В Библии много сказано о любви. Эта тема звучит, как мы знаем, и в Ветхом, и в Новом Завете. Но в Новом Завете она наполнена уже иным содержанием. Вот что мы встречаем в посланиях апостола Павла:

Любовь долготерпит, милосердствует, любовь не завидует, любовь не превозносится, не гордится, не бесчинствует, не ищет своего, не раздражается, не мыслит зла, не радуется неправде, а сорадуется истине; все покрывает, всему верит, всего надеется, все переносит. Любовь никогда не перестает, хотя и пророчества прекратятся, и языки умолкнут, и знание упразднится (1 Кор. 13, 4–8).

Плод же духа: любовь… (Гал. 5, 22).

Плодов много, на первом месте стоит любовь.

Более же всего облекитесь в любовь, которая есть совокупность совершенства (Кол. 3, 14).

Господь же да управит сердца ваши в любовь Божию и в терпение Христово (2 Фес. 3, 5).

Цель же увещания есть любовь от чистого сердца и доброй совести и нелицемерной веры (1 Тим. 1, 5).

…Ты оставил первую любовь твою (Откр. 2, 4).
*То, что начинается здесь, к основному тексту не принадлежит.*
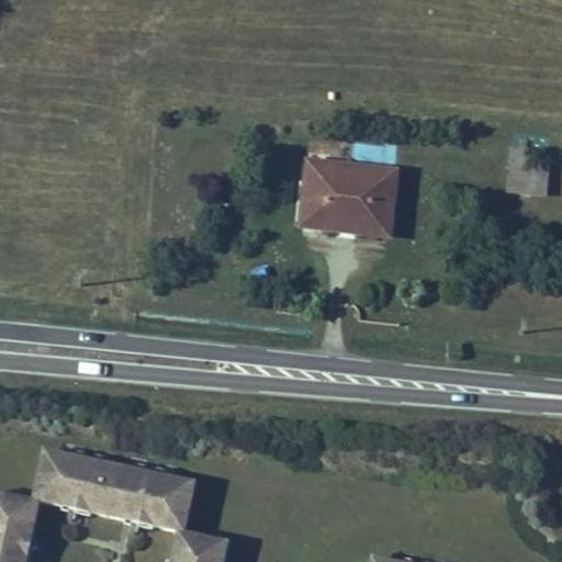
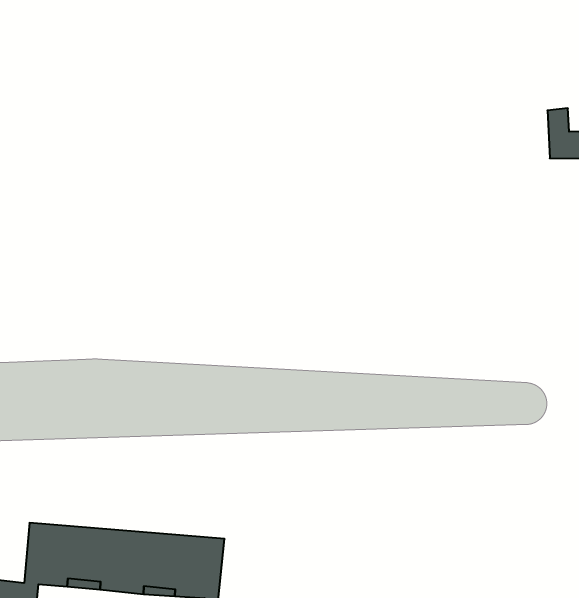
building: [300,164,398,234] -> none

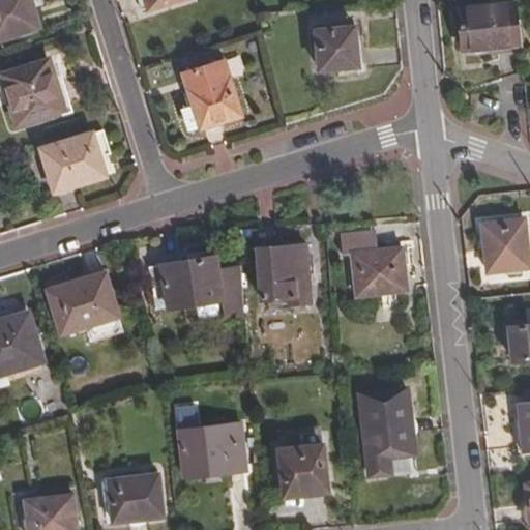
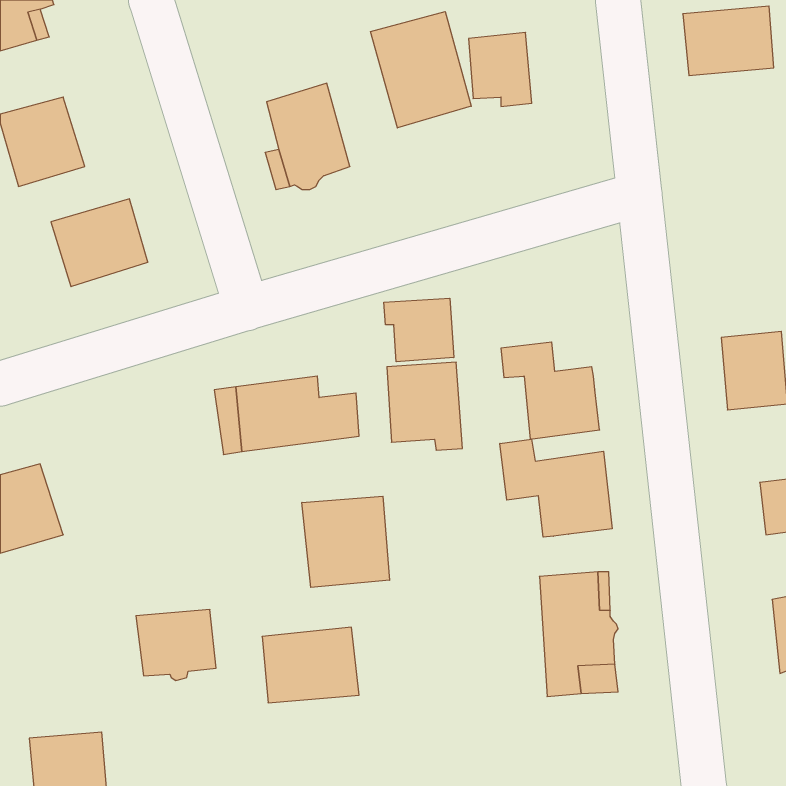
building: none -> [371,12,471,128]
building: none -> [384,298,454,362]
building: [46,276,119,342] -> none
building: none -> [500,439,612,537]
building: none -> [302,496,390,587]
building: [276,445,325,494] -> none
building: [106,474,159,522] -> [136,610,216,680]

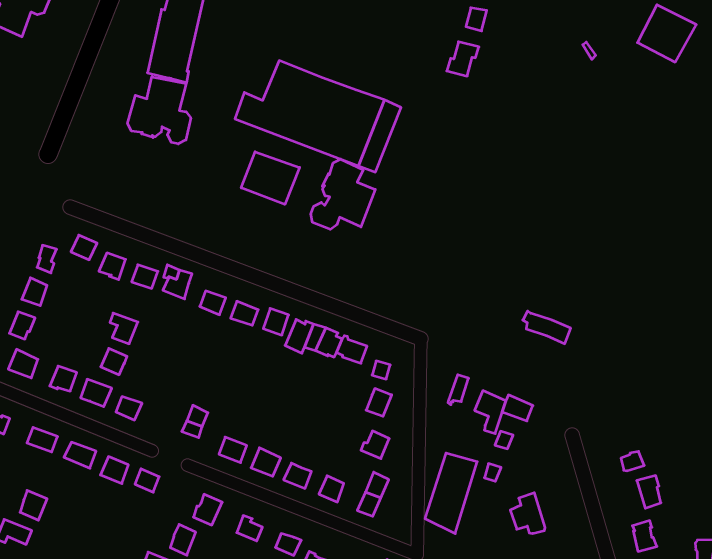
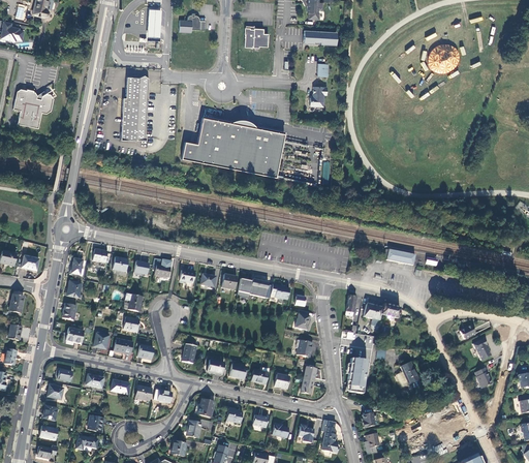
building: [128,77,191,144] -> none
building: [241,152,300,204] -> none
building: [311,159,375,229] -> none

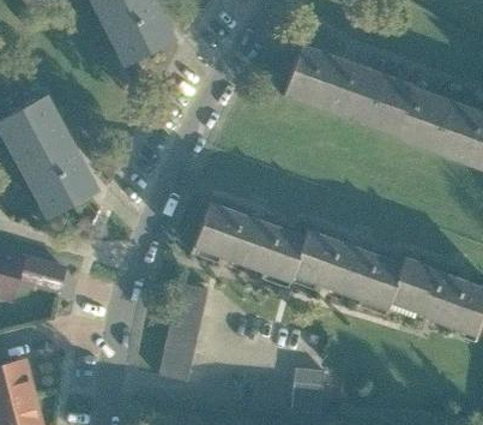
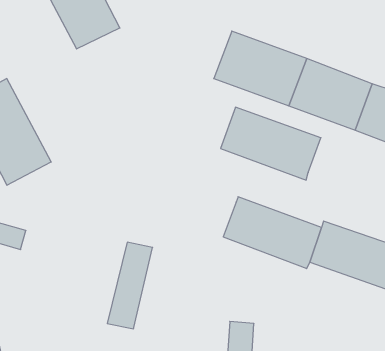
building: [192,200,306,283] -> [221,107,321,180]

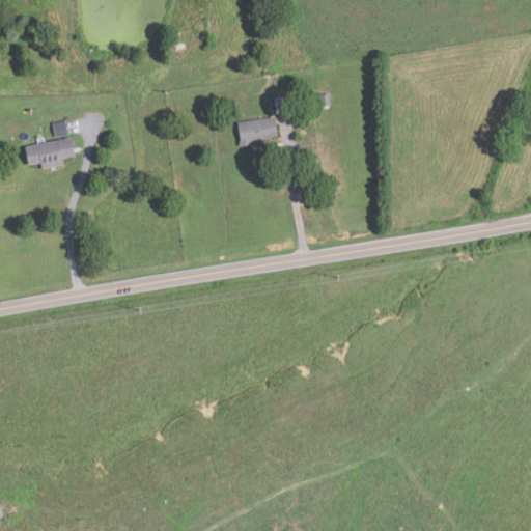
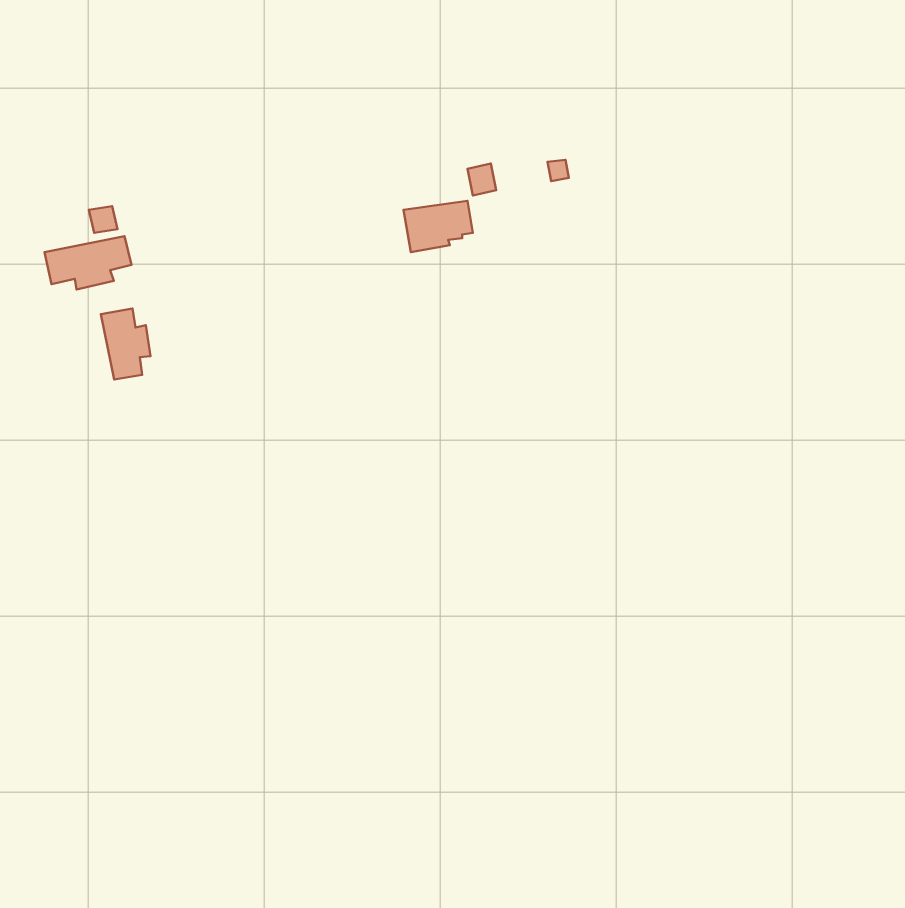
building: none -> [101,308,151,379]

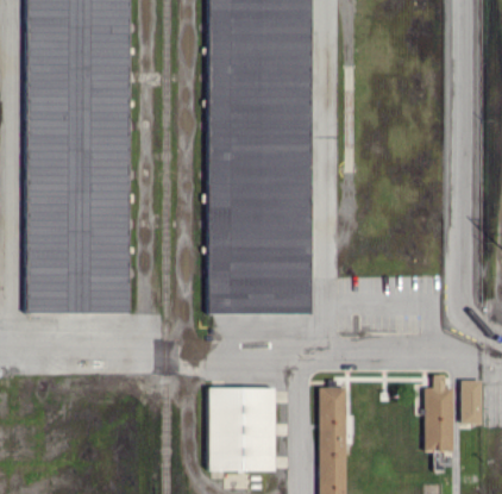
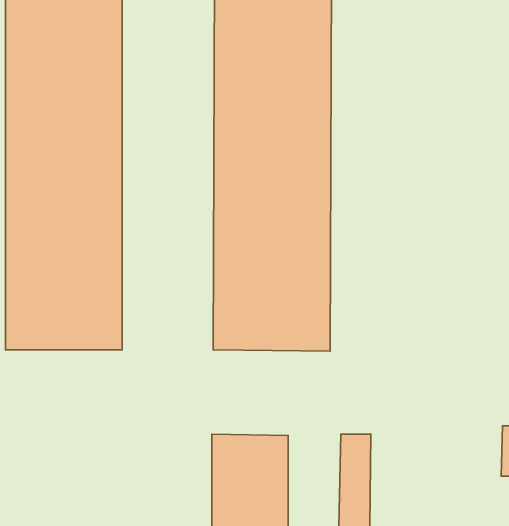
building: [425,374,454,450] -> none

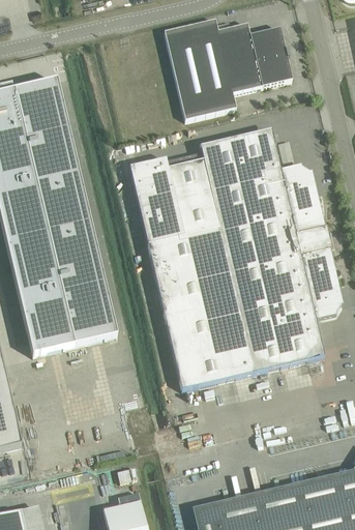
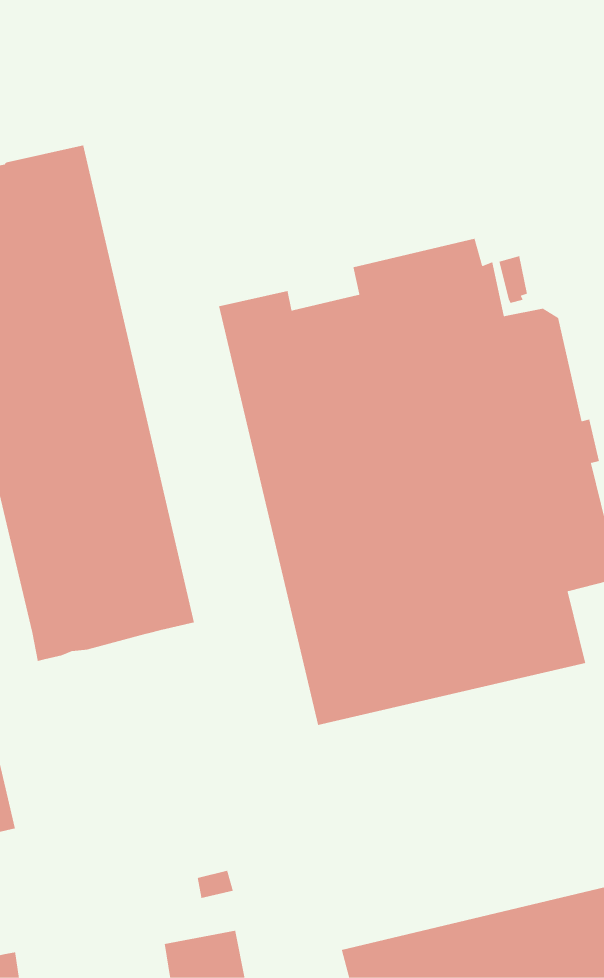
building: [164,19,292,119] -> none

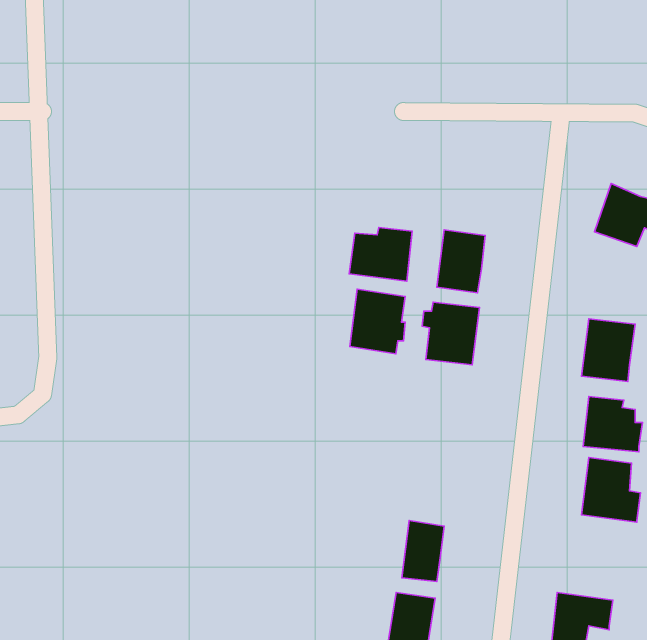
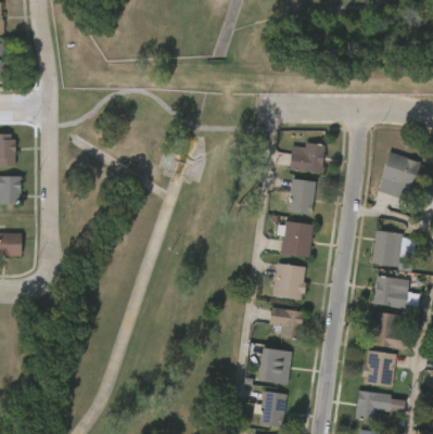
building: [349,228,412,281] -> [289,142,326,174]
building: [350,289,405,354] -> [273,263,306,301]
building: none -> [269,308,304,341]
building: none -> [361,350,397,388]

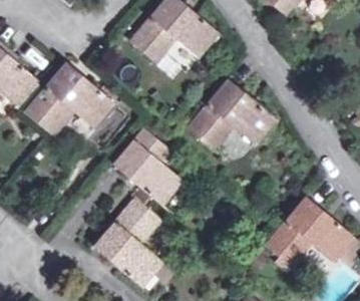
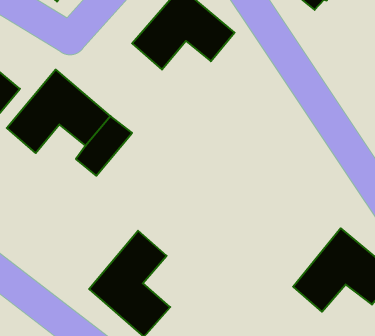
building: [187,80,275,149] -> none
building: [112,128,182,205] -> none

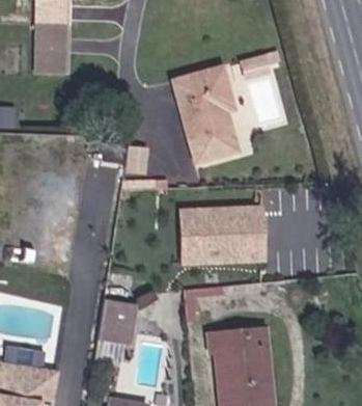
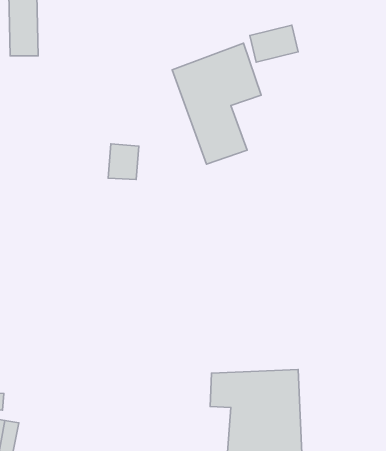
building: [179,204,264,263] -> none
building: [95,298,139,345] -> none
Оставить любовь — это оставить Христа. Наверное, неслучайно, что именно христианство — это полное Откровение Бога Троицы — принесло людям откровение о моногамном браке, в котором можно расти и развиваться духовно. А супружеские венцы христианского брака приравнялись венцам мученичества.

Все у вас да будет с любовью (1 Кор. 16, 14).

Заповедь новую даю вам, да любите друг друга; как Я возлюбил вас, так и вы да любите друг друга (Ин. 13, 34).

…Постоянно любите друг друга от чистого сердца (1 Пет. 1, 22).

Не умеющий любить людей не сумеет любить Бога. Вот почему любовь, настоящая любовь, так опасна для врага. Любящие люди всегда подвергаются нападкам врага, всегда искушаются. Любовь укрепляется испытаниями. А если она разрушается, то что-то было уже не то в сердце человека. Видимо, были там и лукавые мысли, и жажда повелевать и надмеваться над другим, таким образом, за любовь принималось что-то совсем иное.

Потеряв свою целостность в грехопадении, ощутив свое сиротство и неприкаянность, человек ищет в любви возвращения себя в целостное состояние.

Любовь должна победить ветхую плоть пола и раскрыть новую плоть, в которой соединение двух будет обретением целостности на всех уровнях бытия. Это касается людей, живущих в миру

Монашествующие же особенно остерегались страсти блуда, осознавая великую силу этого искушения. Преподобный Антоний Великий говорит: «Будем подвизаться о чистоте даже до смерти и храниться от всех нечистот, которые несвойственны естеству, по словам первенца между пророками — Моисея. В особенности будем остерегаться от дел разврата. Ангелы пали и извергнуты из своего состояния славы и чести, дозволив очам недозволительное воззрение. Нет ничего хуже, как смотреть с вожделением на женщину. Многие погибли из-за жен. <…> Не будьте рабами сквернейших, нижеестественных страстей, ни срамных похотений, столько мерзостных пред Богом. Имя Божие напишите на сердцах ваших; [пусть] непрестанно раздается внутри вас глас: вы есте церкви Бога Жива (2 Кор. 6, 16) и место Святого Духа. Человек, обольщенный нечистым вожделением, подобен перед Богом бессловесным скотам, лишенным всякого сознания» [9, с. 16–17].